NewsCovering Kentucky


‘SOTC’: Beyond Birth Program Helps Recovering Moms And Their Children

Posted at 11:25 AM, May 05, 2019

(LEX 18) — LEX 18’s “State of the Commonwealth” took a look at one often forgotten group in the ongoing opioid epidemic: women trying to overcome substance abuse while caring for newborns and young children.

In many communities, there are programs for those women while they are pregnant, but finding help for moms and their children afterward is not always easy.

Lexington is an exception on that note.

The University of Kentucky’s College of Nursing has created a ground-breaking program: the Beyond Birth Comprehensive Recovery Center.

Five years ago, Holly Dye and Kristin Ashford saw this void in their community.

“We had women calling, crying that they couldn’t find care or it wasn’t just what they were accustomed to,” Dye said. “That didn’t feel good to us. So, we began to say, ‘OK, come back, we’ll figure this out.'”
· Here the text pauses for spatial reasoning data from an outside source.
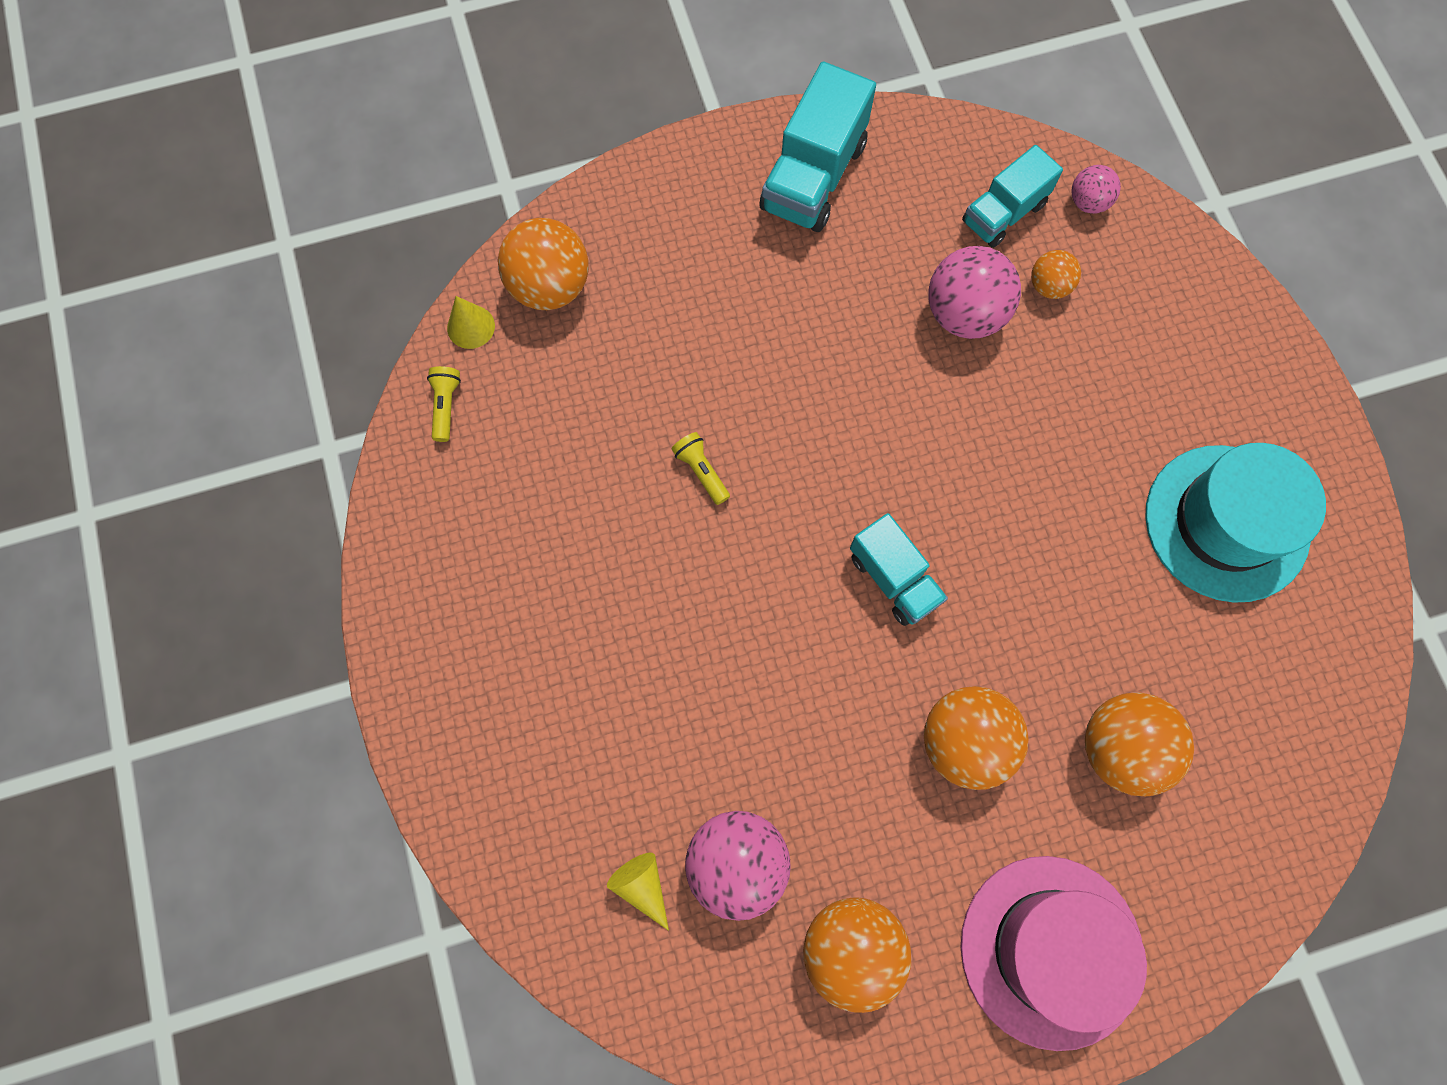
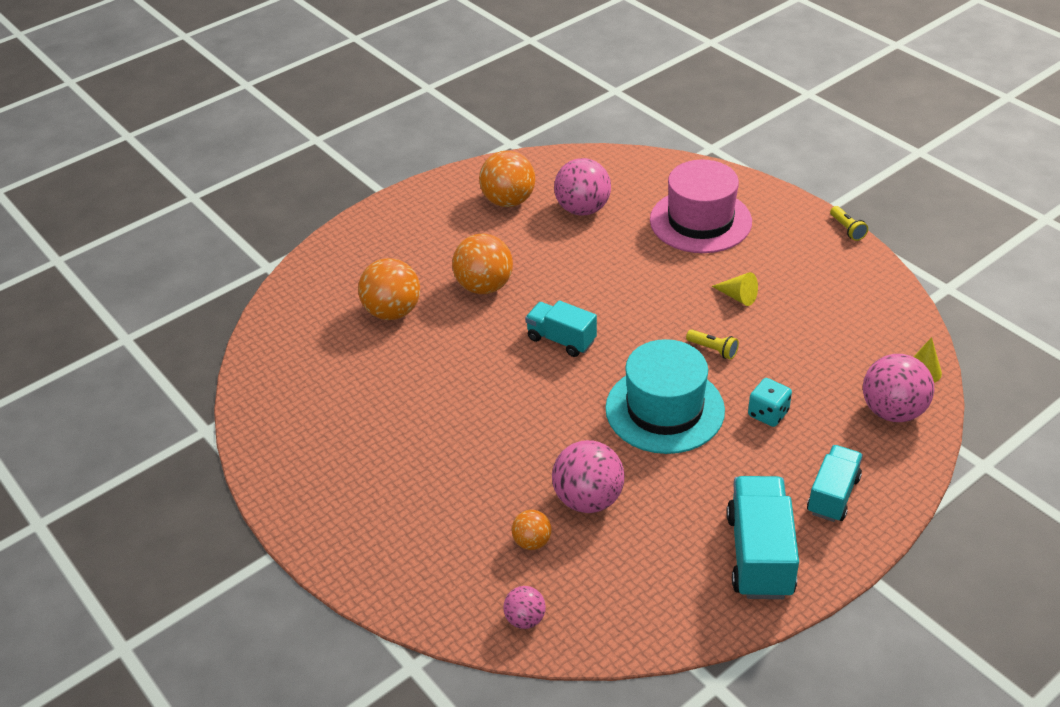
camera: 160 degrees right, 30 degrees down
yellow flashlight [427,366,461,442] -> yellow flashlight moved to [830,206,868,241]
orange ball [498,218,589,310] -> pink ball [863,354,934,422]
yellow cone [607,853,669,931] -> yellow cone moved to [712,272,758,306]
pink hat [961,856,1147,1051] -> pink hat moved to [650,159,752,253]
turquoise truck [962,145,1063,248] -> turquoise truck moved to [807,445,863,522]
turquoise hat [1145,443,1326,603] -> turquoise hat moved to [605,339,725,454]
none -> turquoise dice [748,378,792,427]

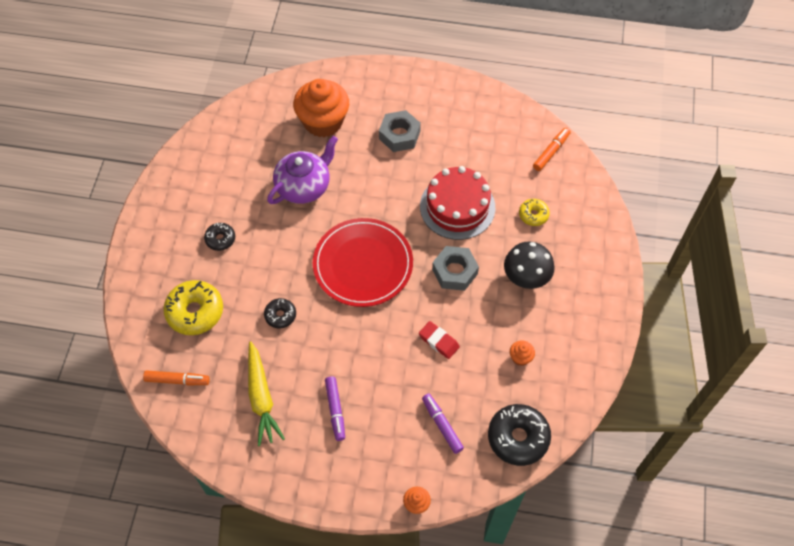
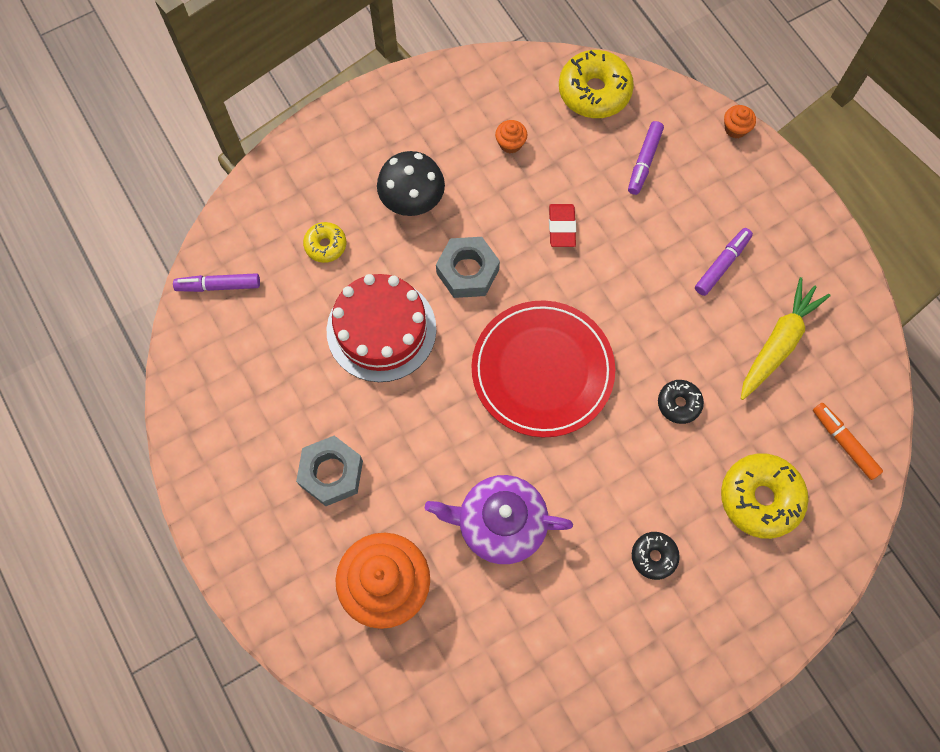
camera: 130 degrees left, 10 degrees up
black donut [488,404,551,466] -> yellow donut [559,50,634,118]
orange marker [533,128,571,171] -> purple marker [173,273,260,292]

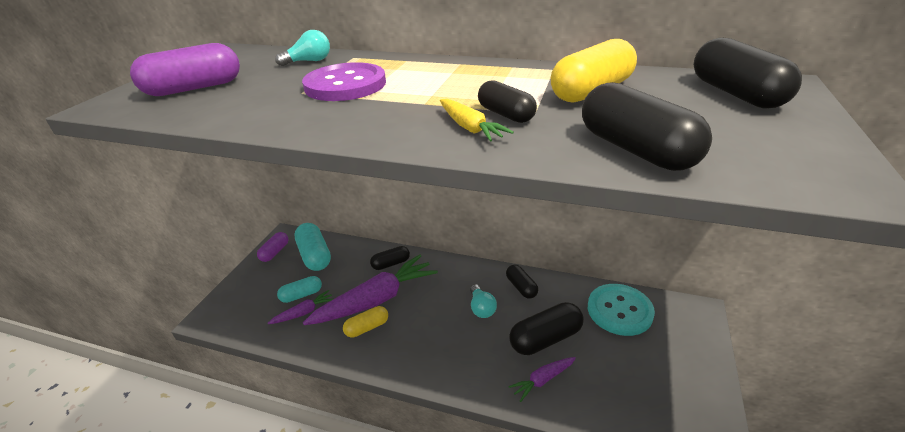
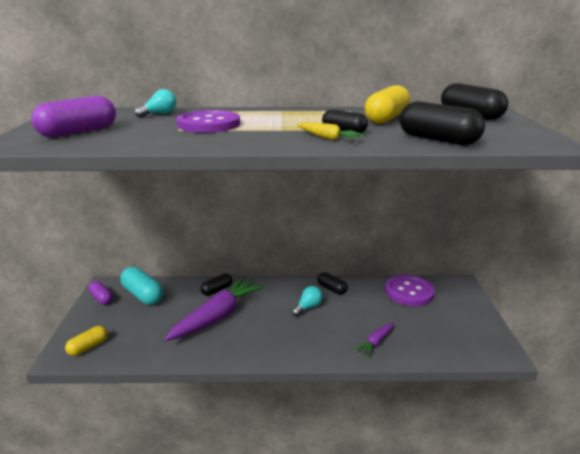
camera: 20 degrees left, 10 degrees down
purple capsule [257,232,289,262] -> purple capsule turned 45 degrees counterclockwise [88,281,113,305]
purple carrot [268,290,333,324] -> none
turquoise capsule [277,276,322,303] -> none
yellow capsule [343,306,388,337] -> yellow capsule moved to [65,326,108,356]
turquoise light bulb [470,284,497,318] -> turquoise light bulb turned 105 degrees counterclockwise [292,286,323,316]
black capsule [509,302,584,355] -> none
turquoise button [588,284,655,336] -> purple button [385,275,435,306]

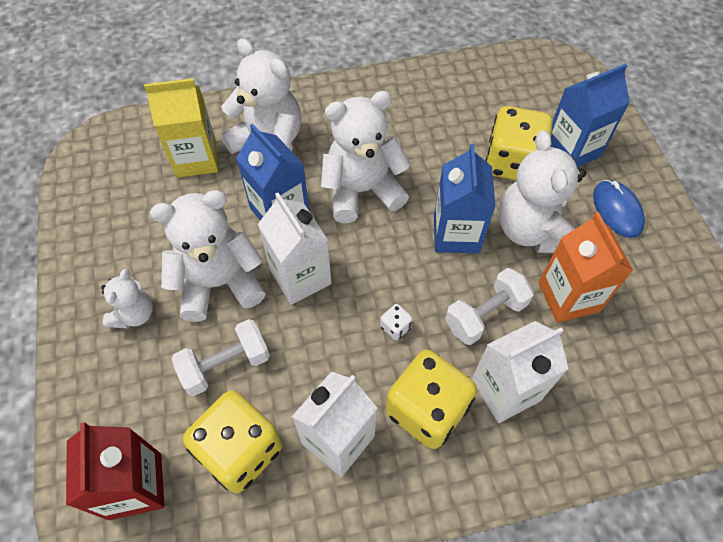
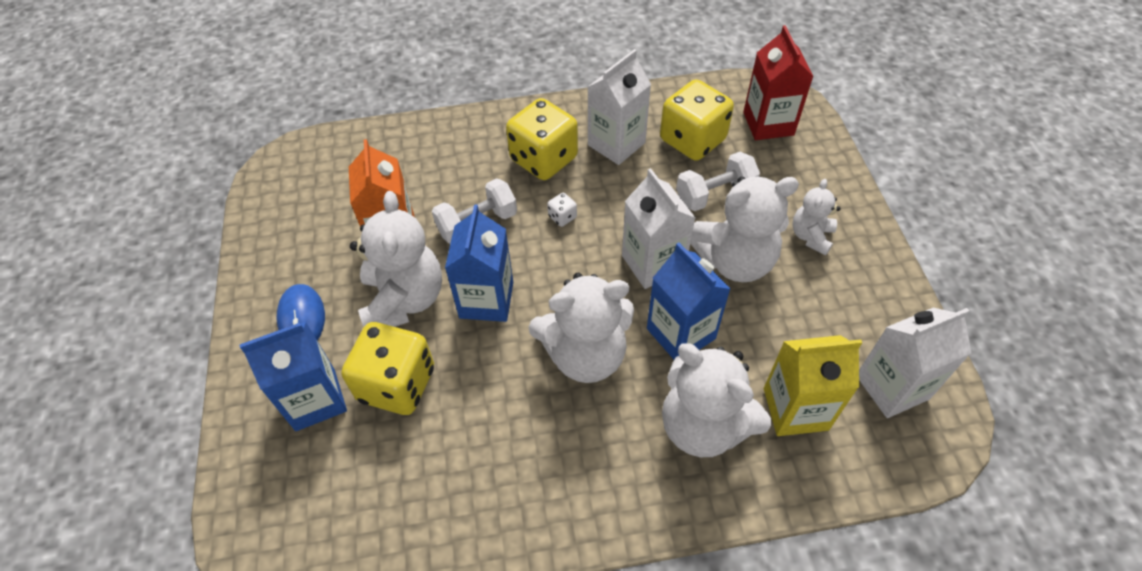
camera: 175 degrees left, 5 degrees down
white carton [472,321,568,423] -> white carton moved to [859,308,971,418]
The solution they offer was the program Beyond Birth.

“We just continued to do the next right thing, which was help these women get everything that they needed,” Dye said. “If we could transition them back to the community, obviously we want to do that.”

The program includes everything mothers in recovery might need: family medical care, counseling, even parenting help.

“Having that place and they trust the people that are providing their care is a really important component to having them come back,” said Ashford. “Because we want to be able to provide as many treatment services as we can for them.”

Dye agrees.

“No one is celebrating them,” she said. “When they see that we can do that, their guard drops and they can step out of their past and walk into a future.”

Because of that, more than 300 women have come through the doors since 2014. And there’s enough demand that the program recently moved into a new building on the Eastern state Hospital campus.

Dye and Ashford hope similar programs spread far and wide.

“We can’t be afraid of it, because the problem has gotten too big,” Dye said. “What we need to do is really focus in on it and then get people healthy enough to go and live a life of long-term recovery.”